START RECORDED DATA

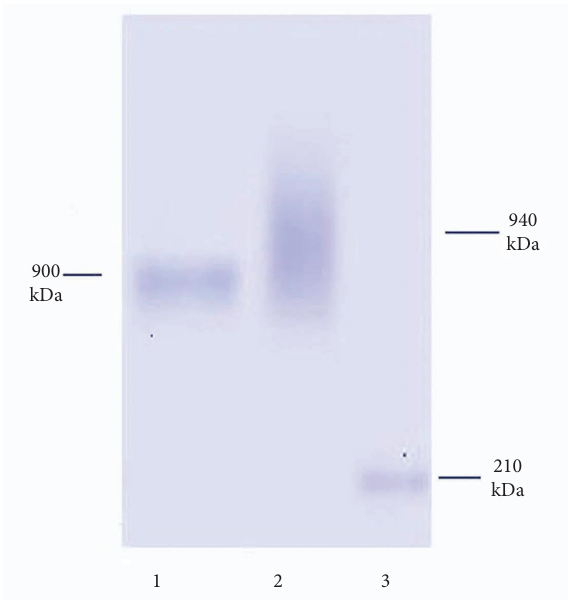
Figure 1: SDS-PAGE (native) under non reduced condition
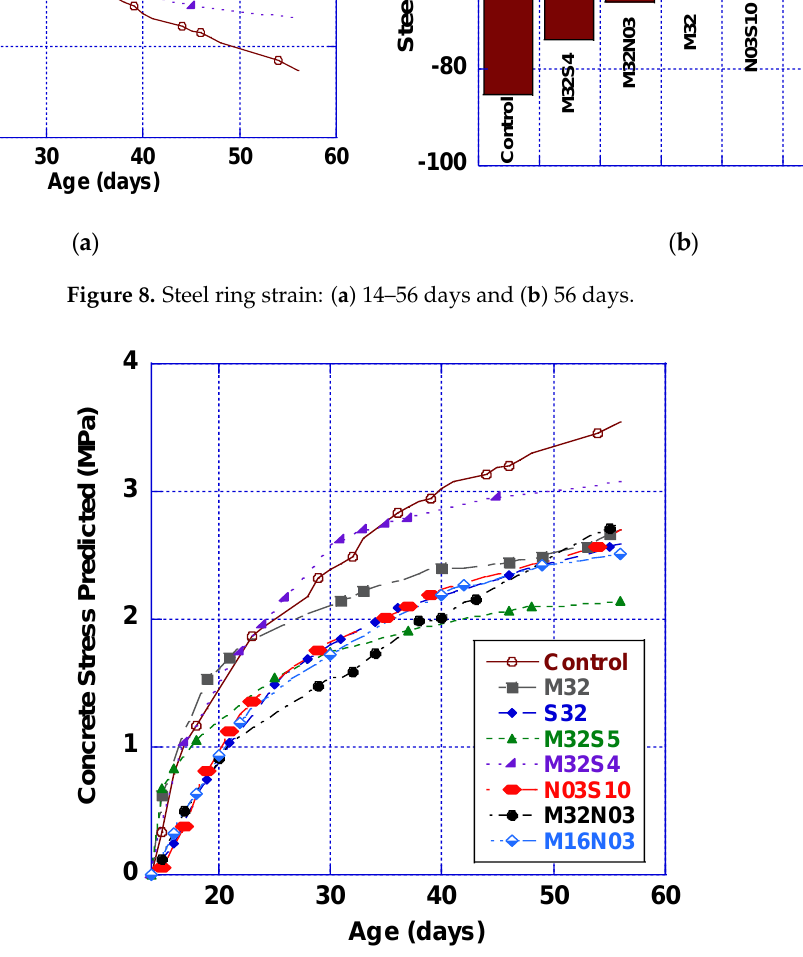
Figure 9. Prediction of the concrete stress using Hossain and Weiss ’s prediction model [42].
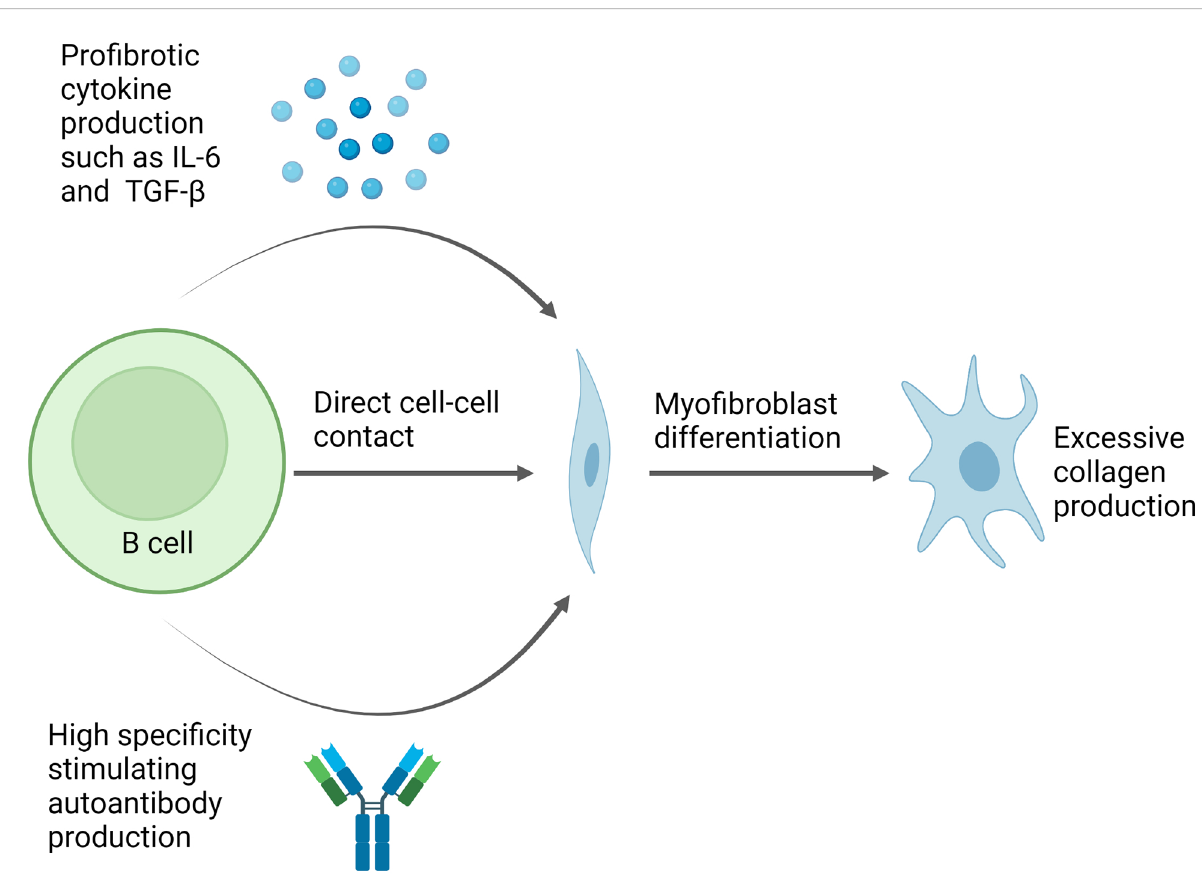
FIGURE 3 Potential pathway for B cell mediated fi brosis in scleroderma. Direct cell-cell contact can induce changes in gene expression in fi broblasts leading to increased collagen production and myo fi broblast differentiation. In addition, B cell production of cytokines such as IL-6 and TGF- b also induce myo fi broblast differentiation. Meanwhile, autoantibodies can form immune complexes which bind to fi broblasts and trigger pro- fi brotic effects, whilstsome autoantibody speci fi cities, such as PDGF, observed in a subset of SSc patients can bind fi broblasts directly and have stimulating effects. Figure created with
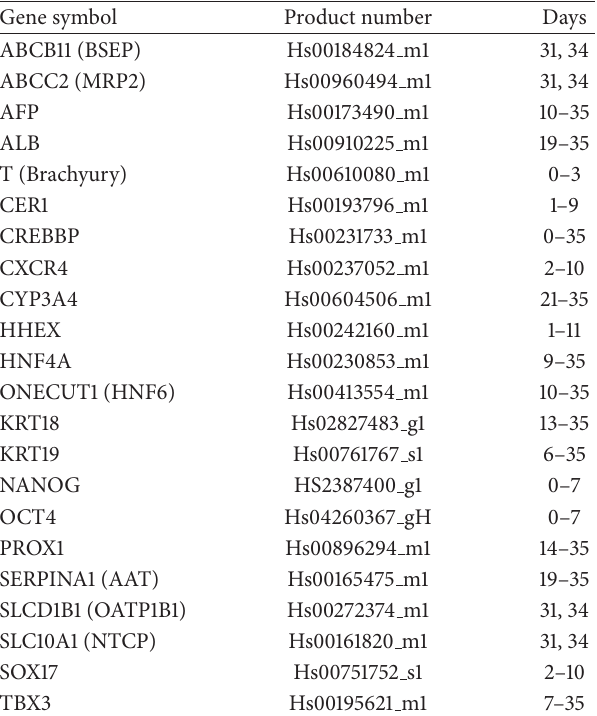
Table 1: Summary of TaqMan Gene Expression Assays used in the study and on which days of the differentiation process they were applied.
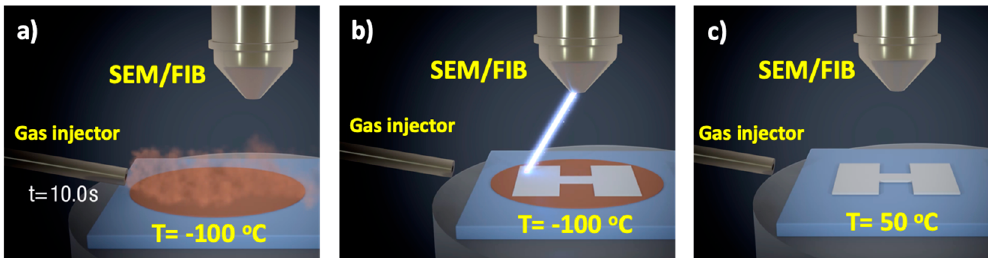
Figure 2. The three main steps of FEBID and FIBID under cryogenic conditions are sketched: ( a ) The precursor is dosed for a given time on a cooled substrate, giving rise to a condensed layer of precursor; ( b ) The focused electron or ion beam irradiates the precursor condensed layer with the wanted pattern; ( c ) The substrate is heated to above room temperature, which produces the sublimation of the unirradiated precursor and the emergence of the desired deposit.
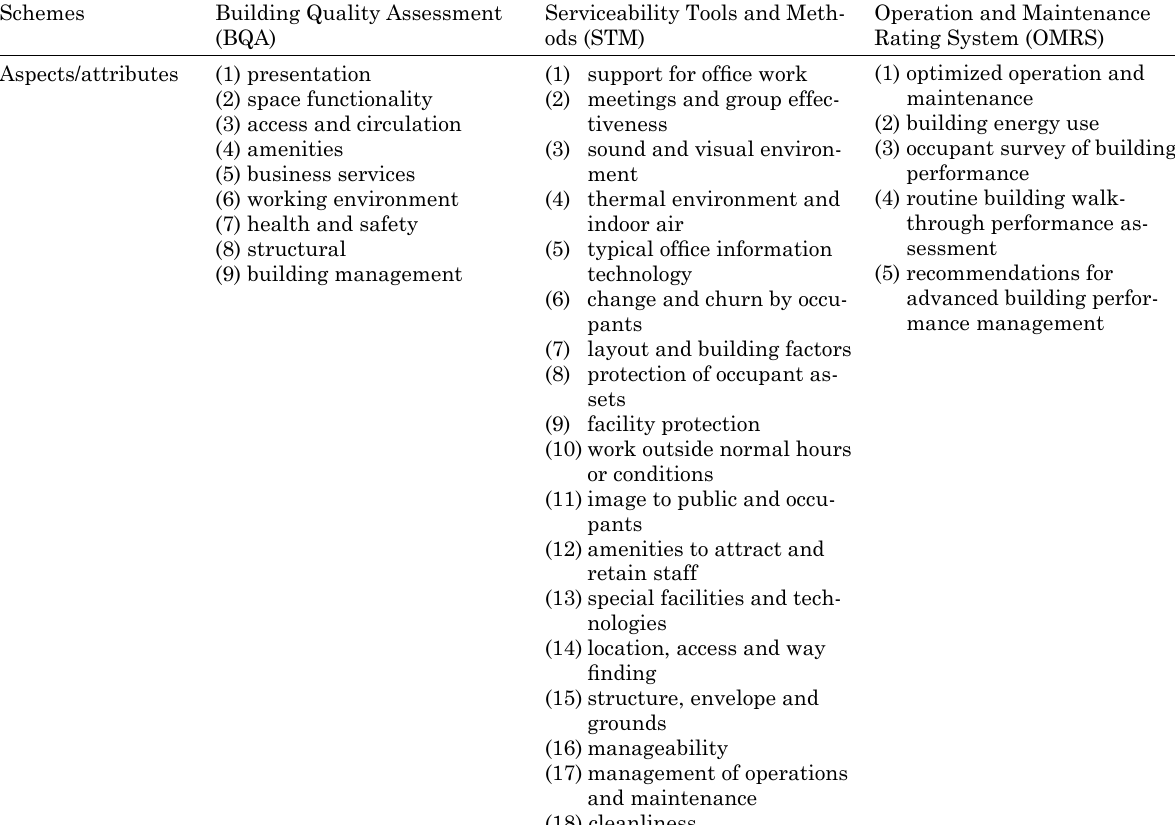
Table 1. Key elements of selected evaluation schemes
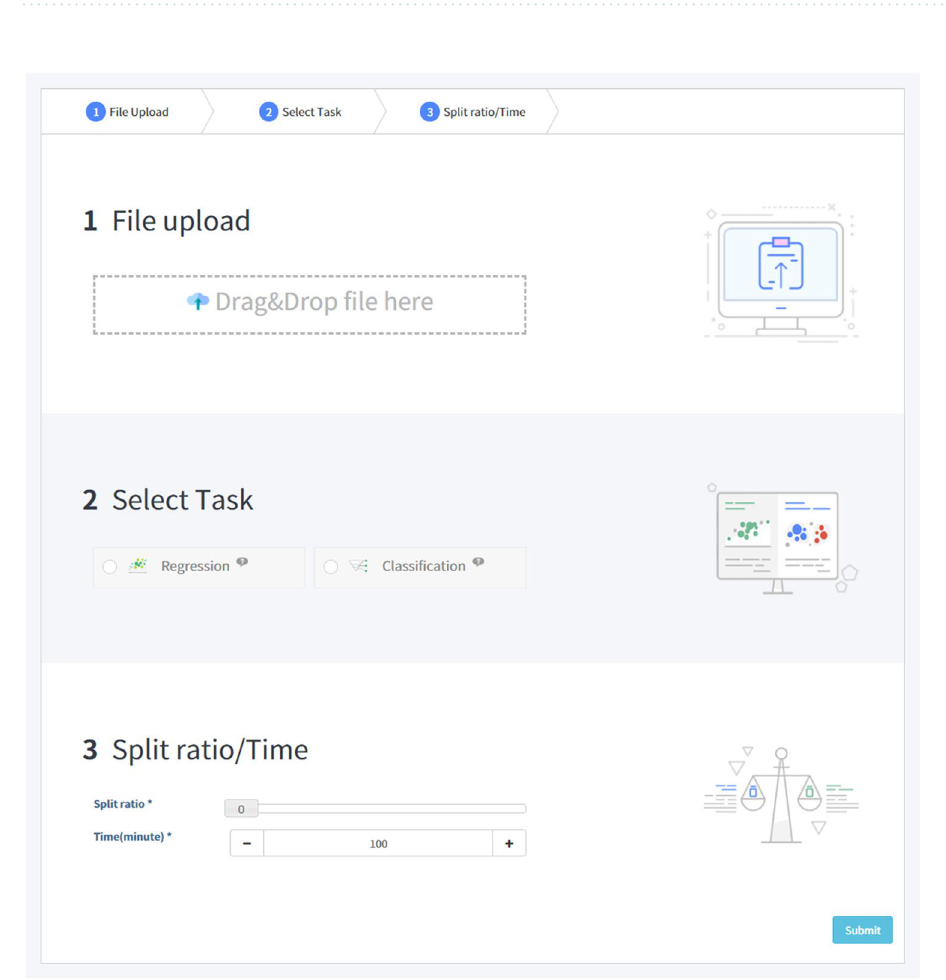
Figure 4. Job submission page of the fine-tuning service. Users upload their own dataset and select the type of task. There is no specific parameter selection for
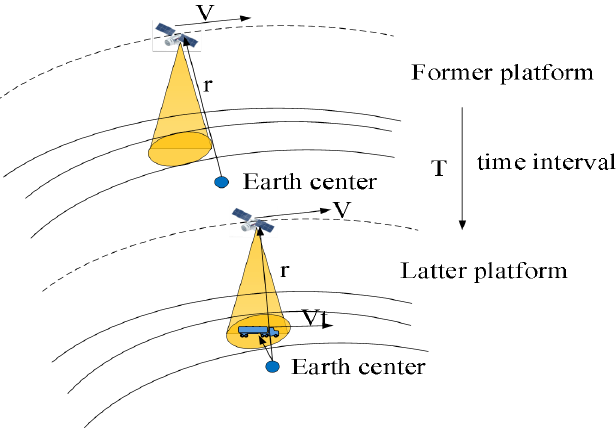
Figure 5. The geometric scene of forward and backward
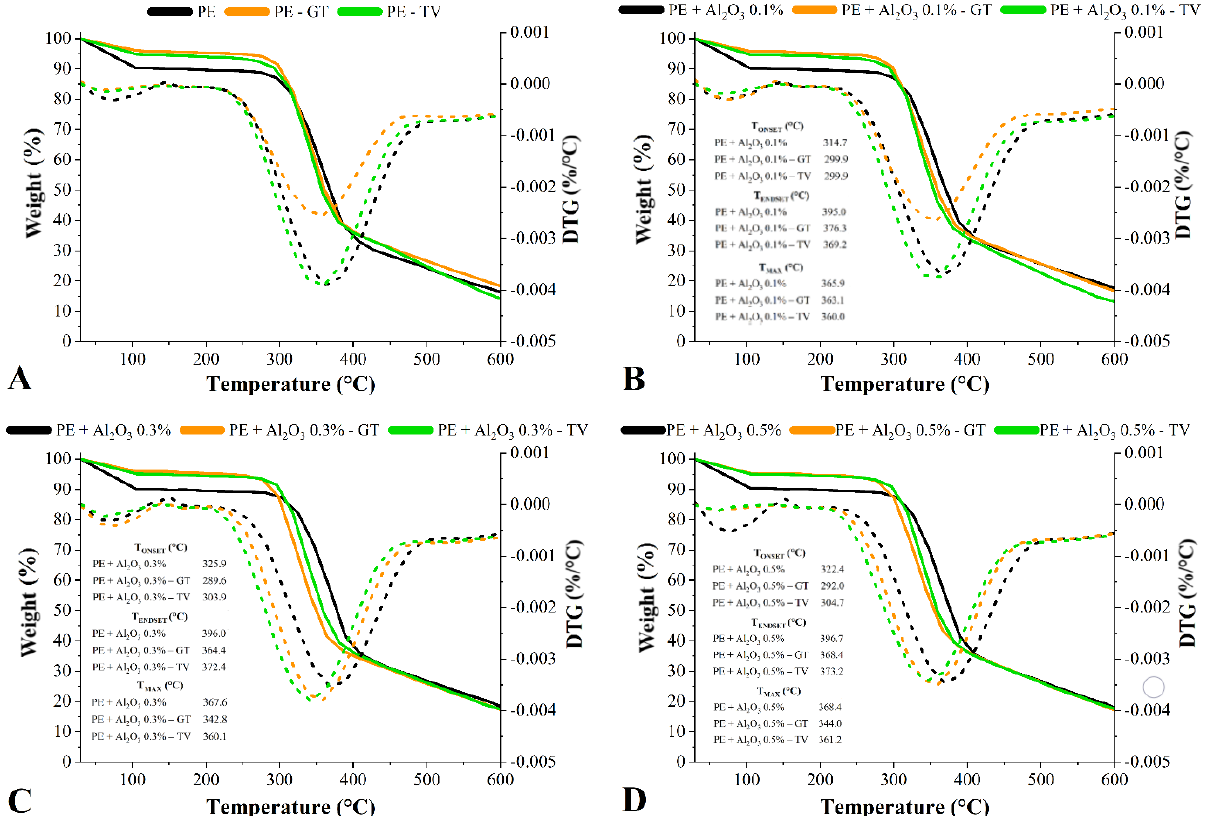
Figure 6. TG curves and main thermal parameters of the treated and untreated P. elliottii (P E ) woods exposed to the G. trabeum ( A , C ) and T. versicolor ( B , D ) fungi.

END RECORDED DATA

If pictures appear in the data, omit them and copy all other parts exactly.

▶ **SOLUTION**
Figure 1: SDS-PAGE (native) under non reduced condition
Figure 9. Prediction of the concrete stress using Hossain and Weiss ’s prediction model [42].
FIGURE 3 Potential pathway for B cell mediated fi brosis in scleroderma. Direct cell-cell contact can induce changes in gene expression in fi broblasts leading to increased collagen production and myo fi broblast differentiation. In addition, B cell production of cytokines such as IL-6 and TGF- b also induce myo fi broblast differentiation. Meanwhile, autoantibodies can form immune complexes which bind to fi broblasts and trigger pro- fi brotic effects, whilstsome autoantibody speci fi cities, such as PDGF, observed in a subset of SSc patients can bind fi broblasts directly and have stimulating effects. Figure created with
Table 1: Summary of TaqMan Gene Expression Assays used in the study and on which days of the differentiation process they were applied.
Figure 2. The three main steps of FEBID and FIBID under cryogenic conditions are sketched: ( a ) The precursor is dosed for a given time on a cooled substrate, giving rise to a condensed layer of precursor; ( b ) The focused electron or ion beam irradiates the precursor condensed layer with the wanted pattern; ( c ) The substrate is heated to above room temperature, which produces the sublimation of the unirradiated precursor and the emergence of the desired deposit.
Table 1. Key elements of selected evaluation schemes
Figure 4. Job submission page of the fine-tuning service. Users upload their own dataset and select the type of task. There is no specific parameter selection for
Figure 5. The geometric scene of forward and backward
Figure 6. TG curves and main thermal parameters of the treated and untreated P. elliottii (P E ) woods exposed to the G. trabeum ( A , C ) and T. versicolor ( B , D ) fungi.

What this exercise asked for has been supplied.